Department of Diagnostic Radiology, The University of Hong Kong, Queen Mary Hospital, 102 Pokfulam Rd, Rm 406, Block K, Hong Kong.
AJR Am J Roentgenol. 2011 Sep;197(3):W384-91. doi: 10.2214/AJR.10.5692.
The objective of our study was to evaluate the diagnostic performance of conventional whole-body MRI without and with diffusion-weighted imaging (DWI) in the detection of known (18)F-FDG-avid lymphomas. The conventional whole-body MRI protocol consisted of a T2-weighted sequence and a T2-weighted spectral attenuated inversion recovery (SPAIR) sequence with frequency-selective fat suppression. The second protocol used the same sequences as the first protocol but also included DWI.
Seventeen patients with pathologically confirmed, newly diagnosed, untreated lymphoma were recruited. T2-weighted and T2-weighted SPAIR images were evaluated first, separate from the DW images, and then were evaluated with the DW images. We used (18)F-FDG PET/CT as the standard of reference. True-positive, false-positive, and false-negative values were evaluated on a per-lesion basis. Tumor staging based on T2-weighted and T2-weighted SPAIR imaging without DWI and then with DWI was compared using the Ann Arbor staging system.

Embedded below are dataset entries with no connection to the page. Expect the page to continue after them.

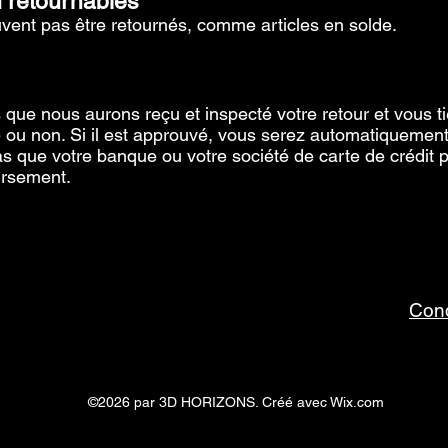
n retournables
uvent pas être retournés, comme articles en solde.
que nous aurons reçu et inspecté votre retour et vous ti
ou non. Si il est approuvé, vous serez automatiquemen
as que votre banque ou votre société de carte de crédit 
oursement.
Cond
©2026 par 3D HORIZONS. Créé avec Wix.com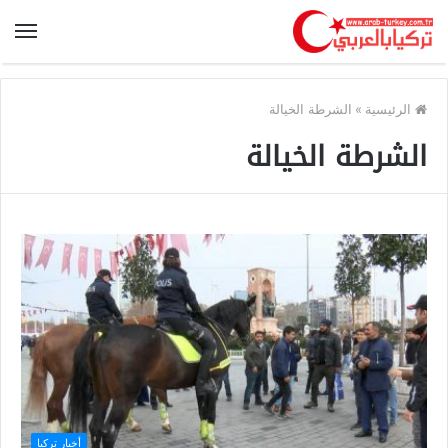
الرئيسية
»
الشرطة الخيالة
الشرطة الخيالة
أخبار تركيا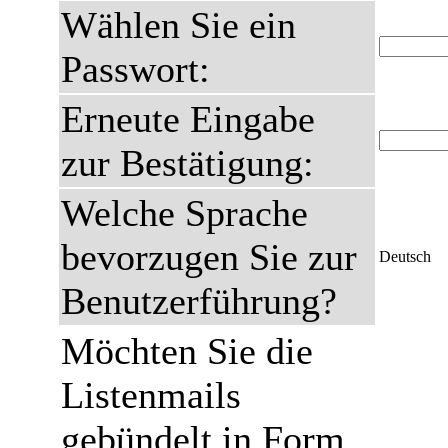
Wählen Sie ein
Passwort:
Erneute Eingabe
zur Bestätigung:
Welche Sprache
bevorzugen Sie zur
Deutsch
Benutzerführung?
Möchten Sie die
Listenmails
gebündelt in Form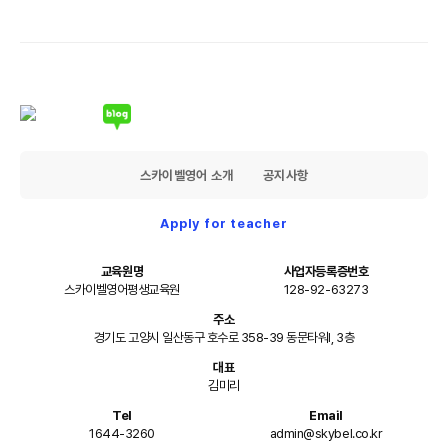
스카이벨영어 소개
공지사항
Apply for teacher
교육원명
사업자등록증번호
스카이벨영어평생교육원
128-92-63273
주소
경기도 고양시 일산동구 호수로 358-39 동문타워I, 3층
대표
김미리
Tel
Email
1644-3260
admin@skybel.co.kr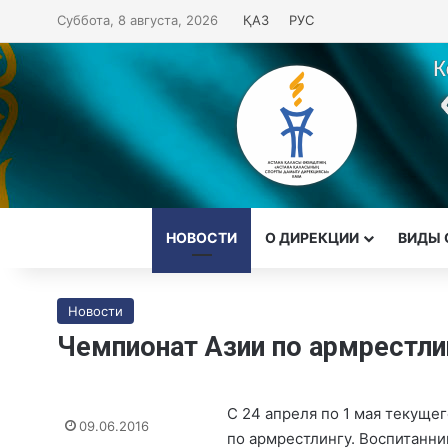
Суббота, 8 августа, 2026
ҚАЗ
РУС
НОВОСТИ
О ДИРЕКЦИИ
ВИДЫ 
Новости
Чемпионат Азии по армрестли
С 24 апреля по 1 мая текуще
09.06.2016
по армрестлингу. Воспитанни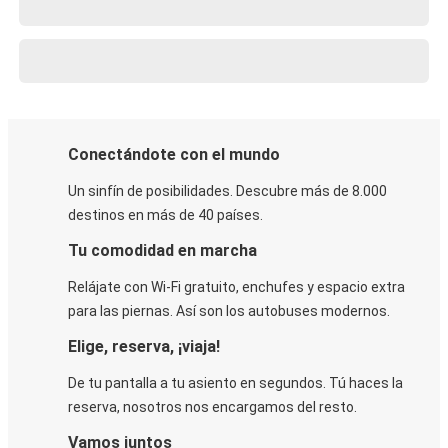
Conectándote con el mundo
Un sinfín de posibilidades. Descubre más de 8.000
destinos en más de 40 países.
Tu comodidad en marcha
Relájate con Wi-Fi gratuito, enchufes y espacio extra
para las piernas. Así son los autobuses modernos.
Elige, reserva, ¡viaja!
De tu pantalla a tu asiento en segundos. Tú haces la
reserva, nosotros nos encargamos del resto.
Vamos juntos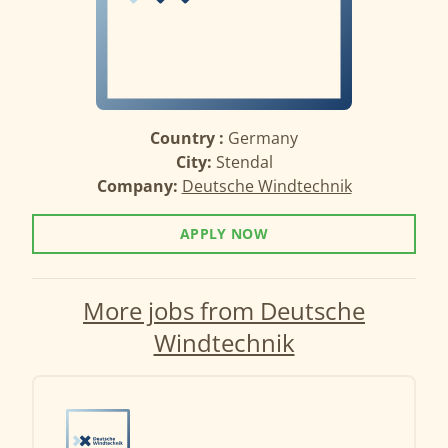
Country :
Germany
City:
Stendal
Company:
Deutsche Windtechnik
APPLY NOW
More jobs from Deutsche
Windtechnik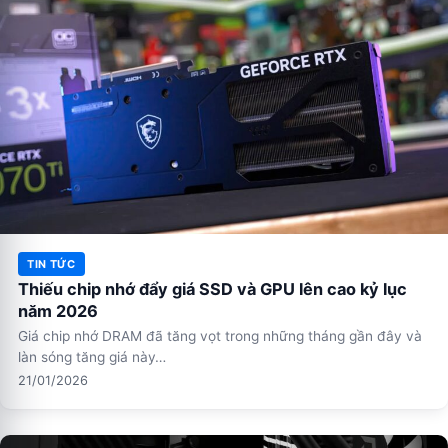
TIN TỨC
Thiếu chip nhớ đẩy giá SSD và GPU lên cao kỷ lục
năm 2026
Giá chip nhớ DRAM đã tăng vọt trong những tháng gần đây và
làn sóng tăng giá này…
21/01/2026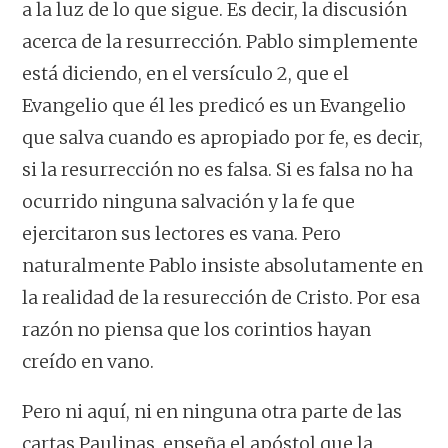
a la luz de lo que sigue. Es decir, la discusión
acerca de la resurrección. Pablo simplemente
está diciendo, en el versículo 2, que el
Evangelio que él les predicó es un Evangelio
que salva cuando es apropiado por fe, es decir,
si la resurrección no es falsa. Si es falsa no ha
ocurrido ninguna salvación y la fe que
ejercitaron sus lectores es vana. Pero
naturalmente Pablo insiste absolutamente en
la realidad de la resurección de Cristo. Por esa
razón no piensa que los corintios hayan
creído en vano.
Pero ni aquí, ni en ninguna otra parte de las
cartas Paulinas, enseña el apóstol que la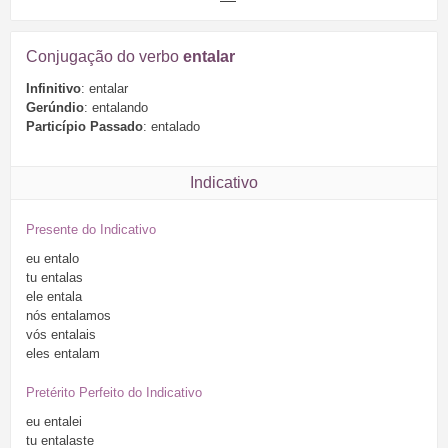
Conjugação do verbo
entalar
Infinitivo
: entalar
Gerúndio
: entalando
Particípio Passado
: entalado
Indicativo
Presente do Indicativo
eu
entalo
tu
entalas
ele
entala
nós
entalamos
vós
entalais
eles
entalam
Pretérito Perfeito do Indicativo
eu
entalei
tu
entalaste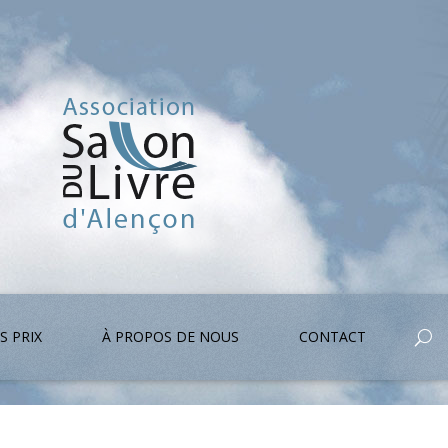
S PRIX
À PROPOS DE NOUS
CONTACT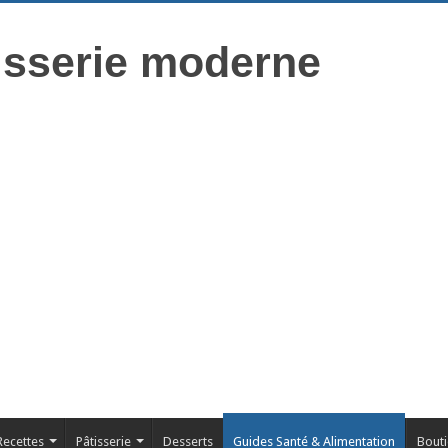
isserie moderne
Recettes
Pâtisserie
Desserts
Guides Santé & Alimentation
Bout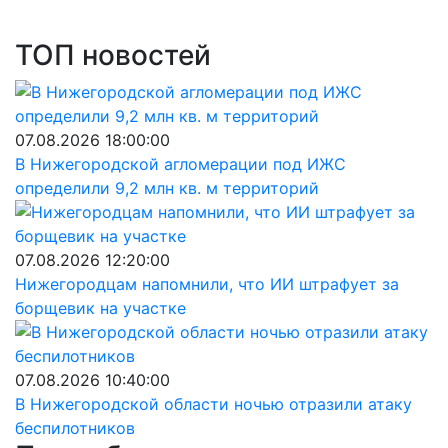
ТОП новостей
07.08.2026 18:00:00
В Нижегородской агломерации под ИЖС
определили 9,2 млн кв. м территорий
07.08.2026 12:20:00
Нижегородцам напомнили, что ИИ штрафует за
борщевик на участке
07.08.2026 10:40:00
В Нижегородской области ночью отразили атаку
беспилотников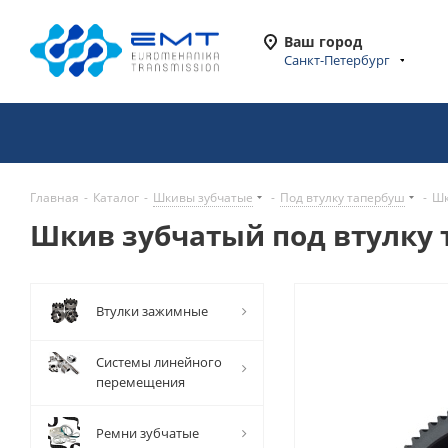
Ваш город
Санкт-Петербург
Главная
-
Каталог
-
Шкивы зубчатые
-
Под втулку тапербуш
-
Шк
Шкив зубчатый под втулку т
Втулки зажимные
Системы линейного
перемещения
Ремни зубчатые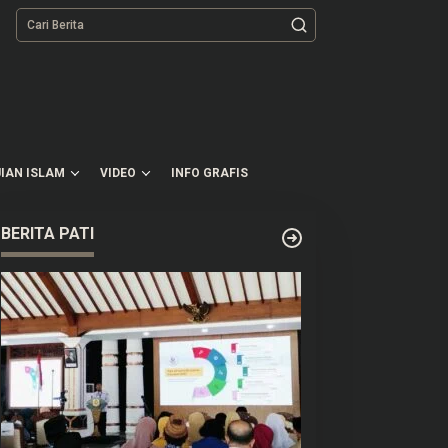
tutup
IAN ISLAM
VIDEO
INFO GRAFIS
BERITA PATI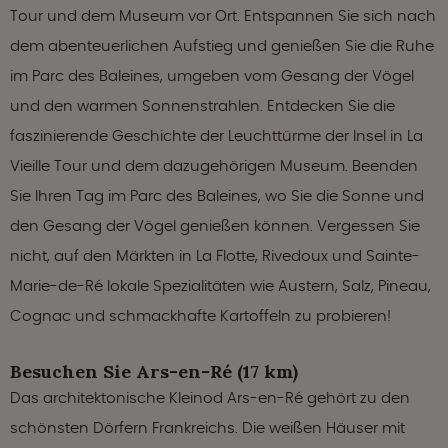
Tour und dem Museum vor Ort. Entspannen Sie sich nach
dem abenteuerlichen Aufstieg und genießen Sie die Ruhe
im Parc des Baleines, umgeben vom Gesang der Vögel
und den warmen Sonnenstrahlen. Entdecken Sie die
faszinierende Geschichte der Leuchttürme der Insel in La
Vieille Tour und dem dazugehörigen Museum. Beenden
Sie Ihren Tag im Parc des Baleines, wo Sie die Sonne und
den Gesang der Vögel genießen können. Vergessen Sie
nicht, auf den Märkten in La Flotte, Rivedoux und Sainte-
Marie-de-Ré lokale Spezialitäten wie Austern, Salz, Pineau,
Cognac und schmackhafte Kartoffeln zu probieren!
Besuchen Sie Ars-en-Ré (17 km)
Das architektonische Kleinod Ars-en-Ré gehört zu den
schönsten Dörfern Frankreichs. Die weißen Häuser mit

True-positive lesions were increased from 89% to 97%, false-positive lesions were increased from 3% to 6%, and false-negative lesions were decreased from 11% to 3% by the addition of DWI. Diagnostic sensitivity was significantly increased (p = 0.002) by adding DWI. Lesions detected on DWI but not on T2-weighted and T2-weighted SPAIR imaging were located in renal (n = 1), paraaortic (n = 6), and pelvic (n = 3) lymph nodes. On DWI, 47% of the lesions (n = 55) were more conspicuous than on T2-weighted and T2-weighted SPAIR imaging; most of these lesions (58%, n = 32) were from lymph nodes in the pelvic or abdominal regions and bone marrow. No difference was found between T2-weighted and T2-weighted SPAIR imaging without DWI and T2-weighted and T2-weighted SPAIR imaging with DWI in lymphoma staging, being consistent with PET/CT in 88% of the patients (n = 15).
The addition of DWI to conventional whole-body MRI sequences enhanced lesion conspicuity and improved diagnostic accuracy for lymphomas. With technical optimization, whole-body MRI with DWI, as a nonionizing imaging modality, may potentially be useful as an alternative method to PET/CT in the management of malignant lymphoma.
本研究旨在评估常规全身 MRI 联合或不联合弥散加权成像(DWI)在检测已知(18)F-FDG 摄取淋巴瘤中的诊断性能。常规全身 MRI 方案包括 T2 加权序列和 T2 加权频谱衰减反转恢复(SPAIR)序列,带有频率选择脂肪抑制。第二方案使用与第一方案相同的序列,但也包括 DWI。
共纳入 17 例经病理证实的、新诊断的、未经治疗的淋巴瘤患者。首先独立于 DW 图像评估 T2 加权和 T2 加权 SPAIR 图像,然后与 DW 图像一起评估。我们将(18)F-FDG PET/CT 作为参考标准。基于每处病变评估真阳性、假阳性和假阴性值。比较了不使用 DWI 和使用 DWI 后基于 T2 加权和 T2 加权 SPAIR 成像的肿瘤分期,使用安阿伯分期系统。
DWI 的加入使真阳性病变从 89%增加到 97%,假阳性病变从 3%增加到 6%,假阴性病变从 11%减少到 3%。添加 DWI 后诊断敏感性显著提高(p = 0.002)。在 DWI 上检测到而在 T2 加权和 T2 加权 SPAIR 成像上未检测到的病变位于肾(n = 1)、主动脉旁(n = 6)和盆腔(n = 3)淋巴结。在 DWI 上,47%(n = 55)的病变比 T2 加权和 T2 加权 SPAIR 成像更明显;其中大多数病变(58%,n = 32)来自盆腔或腹部淋巴结和骨髓。不使用 DWI 的 T2 加权和 T2 加权 SPAIR 成像与使用 DWI 的 T2 加权和 T2 加权 SPAIR 成像在淋巴瘤分期方面没有差异,与 PET/CT 一致,在 88%的患者(n = 15)中。
常规全身 MRI 序列中添加 DWI 可提高病变的显影度,并提高淋巴瘤的诊断准确性。通过技术优化,DWI 全身 MRI 作为一种非电离成像方式,可能有潜力替代 PET/CT 用于恶性淋巴瘤的治疗。